§ TASK DIRECTIONS: Reproduce every line of text in the entries below precisely as it appears, omitting the pictures from your answer.

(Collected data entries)
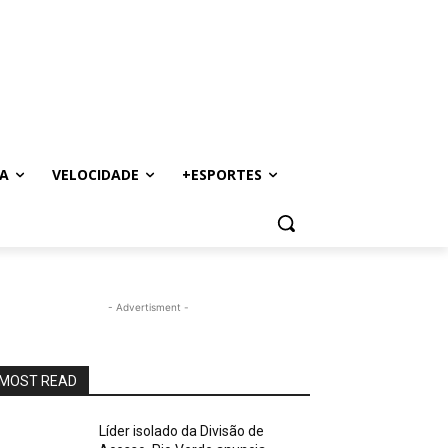
A
VELOCIDADE
+ESPORTES
- Advertisment -
MOST READ
Líder isolado da Divisão de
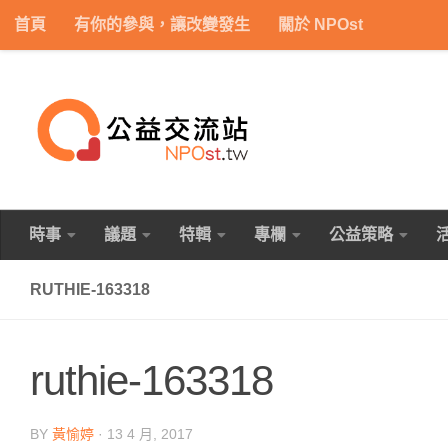
首頁
有你的參與，讓改變發生
關於 NPOst
Skip to content
時事
議題
特輯
專欄
公益策略
RUTHIE-163318
ruthie-163318
BY
黃愉婷
·
13 4 月, 2017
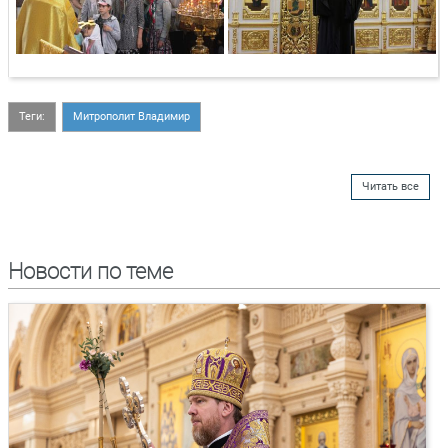
Теги:
Митрополит Владимир
Читать все
Новости по теме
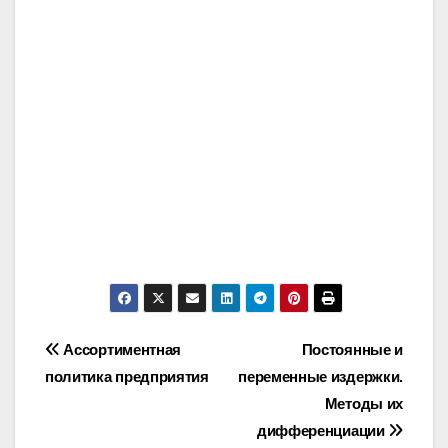
Post
Ассортиментная
Постоянные и
политика предприятия
переменные издержки.
navigation
Методы их
дифференциации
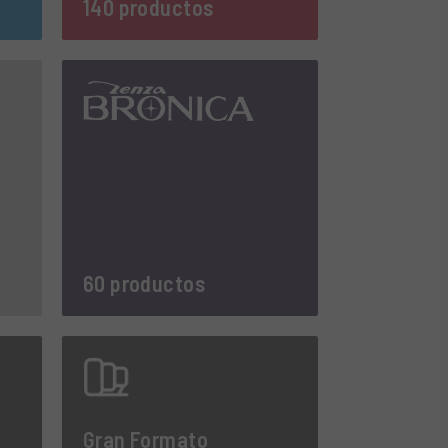
140 productos
60 productos
Gran Formato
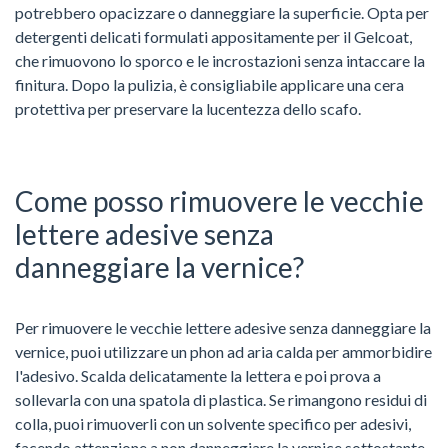
potrebbero opacizzare o danneggiare la superficie. Opta per
detergenti delicati formulati appositamente per il Gelcoat,
che rimuovono lo sporco e le incrostazioni senza intaccare la
finitura. Dopo la pulizia, è consigliabile applicare una cera
protettiva per preservare la lucentezza dello scafo.
Come posso rimuovere le vecchie
lettere adesive senza
danneggiare la vernice?
Per rimuovere le vecchie lettere adesive senza danneggiare la
vernice, puoi utilizzare un phon ad aria calda per ammorbidire
l'adesivo. Scalda delicatamente la lettera e poi prova a
sollevarla con una spatola di plastica. Se rimangono residui di
colla, puoi rimuoverli con un solvente specifico per adesivi,
facendo attenzione a non danneggiare la vernice sottostante.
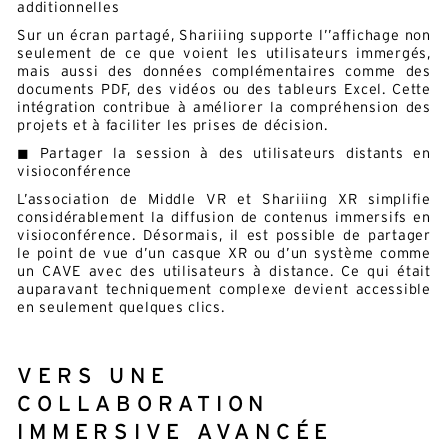
additionnelles
Sur un écran partagé, Shariiing supporte l’’affichage non
E-mail*
seulement de ce que voient les utilisateurs immergés,
mais aussi des données complémentaires comme des
documents PDF, des vidéos ou des tableurs Excel. Cette
En soumettant ce formulaire, j'accepte la
politique de confidentialité*
intégration contribue à améliorer la compréhension des
projets et à faciliter les prises de décision.
Ce site est protégé par reCAPTCHA et Google :
Privacy
Policy
et
Conditions d'utilisation
.
◼ Partager la session à des utilisateurs distants en
visioconférence
L’association de Middle VR et Shariiing XR simplifie
considérablement la diffusion de contenus immersifs en
visioconférence. Désormais, il est possible de partager
le point de vue d’un casque XR ou d’un système comme
un CAVE avec des utilisateurs à distance. Ce qui était
auparavant techniquement complexe devient accessible
en seulement quelques clics.
VERS UNE
COLLABORATION
IMMERSIVE AVANCÉE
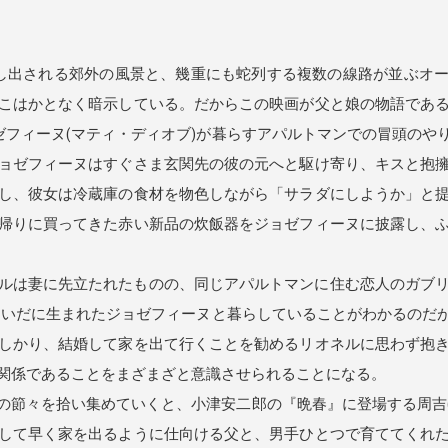
し出される郊外の風景と、幾重にも蛇列する複数の線路が並ぶオー
こはかとなく暗示している。だからこの映画が父と娘の物語であ
ョゼフィーヌ(マティ・ディオブ)が暮らすアパルトマンでの冒頭のや
ョゼフィーヌはすぐさま玄関先の彼の元へと駆け寄り、キスと抱
し、彼女は冷蔵庫の食材を物色しながら「サラダにしようか」と
帰りに買ってきた赤い新品の炊飯器をジョゼフィーヌに披露し、
は妻に先立たれたものの、同じアパルトマンに住む恋人のガブリエ
あいだに生まれたジョゼフィーヌと暮らしていることがわかるのだ
しかり、結婚して家を出て行くことを勧めるリオネルに思わず抱
関係であることをまざまざと意識させられることになる。
節々を拾い集めていくと、小津安二郎の『晩春』に登場する周吉(笠
して早く家を出るように仕向ける父と、男手ひとつで育ててくれ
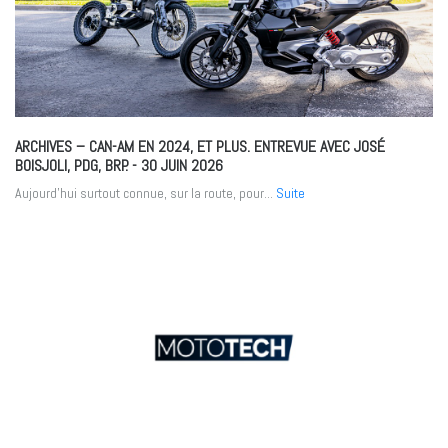
ARCHIVES – CAN-AM EN 2024, ET PLUS. ENTREVUE AVEC JOSÉ
BOISJOLI, PDG, BRP.
- 30 JUIN 2026
Aujourd’hui surtout connue, sur la route, pour...
Suite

§ RESPONSE FOR THIS EXERCISE:
A
VELOCIDADE
+ESPORTES
- Advertisment -
MOST READ
Líder isolado da Divisão de
首頁
有你的參與，讓改變發生
關於 NPOst
Skip to content
時事
議題
特輯
專欄
公益策略
RUTHIE-163318
ruthie-163318
BY
黃愉婷
·
13 4 月, 2017
Теги:
Митрополит Владимир
Читать все
Новости по теме
Post
Ассортиментная
Постоянные и
политика предприятия
переменные издержки.
navigation
Методы их
дифференциации
140 productos
60 productos
Gran Formato
potrebbero opacizzare o danneggiare la superficie. Opta per
detergenti delicati formulati appositamente per il Gelcoat,
che rimuovono lo sporco e le incrostazioni senza intaccare la
finitura. Dopo la pulizia, è consigliabile applicare una cera
protettiva per preservare la lucentezza dello scafo.
Come posso rimuovere le vecchie
lettere adesive senza
danneggiare la vernice?
Per rimuovere le vecchie lettere adesive senza danneggiare la
vernice, puoi utilizzare un phon ad aria calda per ammorbidire
l'adesivo. Scalda delicatamente la lettera e poi prova a
sollevarla con una spatola di plastica. Se rimangono residui di
colla, puoi rimuoverli con un solvente specifico per adesivi,
facendo attenzione a non danneggiare la vernice sottostante.
additionnelles
Sur un écran partagé, Shariiing supporte l’’affichage non
E-mail*
seulement de ce que voient les utilisateurs immergés,
mais aussi des données complémentaires comme des
documents PDF, des vidéos ou des tableurs Excel. Cette
En soumettant ce formulaire, j'accepte la
politique de confidentialité*
intégration contribue à améliorer la compréhension des
projets et à faciliter les prises de décision.
Ce site est protégé par reCAPTCHA et Google :
Privacy
Policy
et
Conditions d'utilisation
.
◼ Partager la session à des utilisateurs distants en
visioconférence
L’association de Middle VR et Shariiing XR simplifie
considérablement la diffusion de contenus immersifs en
visioconférence. Désormais, il est possible de partager
le point de vue d’un casque XR ou d’un système comme
un CAVE avec des utilisateurs à distance. Ce qui était
auparavant techniquement complexe devient accessible
en seulement quelques clics.
VERS UNE
COLLABORATION
IMMERSIVE AVANCÉE
し出される郊外の風景と、幾重にも蛇列する複数の線路が並ぶオー
こはかとなく暗示している。だからこの映画が父と娘の物語であ
ョゼフィーヌ(マティ・ディオブ)が暮らすアパルトマンでの冒頭のや
ョゼフィーヌはすぐさま玄関先の彼の元へと駆け寄り、キスと抱
し、彼女は冷蔵庫の食材を物色しながら「サラダにしようか」と
帰りに買ってきた赤い新品の炊飯器をジョゼフィーヌに披露し、
は妻に先立たれたものの、同じアパルトマンに住む恋人のガブリエ
あいだに生まれたジョゼフィーヌと暮らしていることがわかるのだ
しかり、結婚して家を出て行くことを勧めるリオネルに思わず抱
関係であることをまざまざと意識させられることになる。
節々を拾い集めていくと、小津安二郎の『晩春』に登場する周吉(笠
して早く家を出るように仕向ける父と、男手ひとつで育ててくれ
ARCHIVES – CAN-AM EN 2024, ET PLUS. ENTREVUE AVEC JOSÉ
BOISJOLI, PDG, BRP.
- 30 JUIN 2026
Aujourd’hui surtout connue, sur la route, pour...
Suite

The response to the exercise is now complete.